Whether she was really from Peru or she was just a girl from Queens, Yma Sumac is insane in the good way. This is joyful music and I listen to this stuff for kicks. It’s like the extreme camp version of what I strive for as a singer.

Larkin Grimm live; photographed by Sahara Shrestha.

Walter Thompson, “Soundpainting”

Anaïs Maviel, who is a total music head and improvisational genius, brought me to one of his performances at NUBLU on the Lower East Side. I was struck by Thompson’s grace as a dancer and conductor.

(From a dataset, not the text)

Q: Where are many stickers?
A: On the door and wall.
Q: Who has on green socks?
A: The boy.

I’ve been going to free jazz shows since college and while I find the music cathartic and sexy, it’s cool to see someone bring order to the chaos through live composition. The language Walter Thompson invented is so useful! We should all learn it.

Live with Larkin Grimm; photographed by Sahara Shrestha.

Anaïs Maviel, “Peze Kafé”

Anaïs is often joining my band as the drummer, and she has skills in every direction. This Haitian/French singer/composer/interpreter is just a brilliant light in the music world. Get in, folks! She’s absolutely stunning in performance. Anaïs encourages all my weirder impulses in the use of my voice, and I’m grateful for that.

Larkin Grimm; photographed by Sahara Shrestha.

Shilpa Ray, “Burning Bride”

Shilpa is one bad motherfucker, the coolest woman in the world. A friend said about her, When I saw Shilpa Ray’s band play, I realized I had only been pretending to like all the other bands.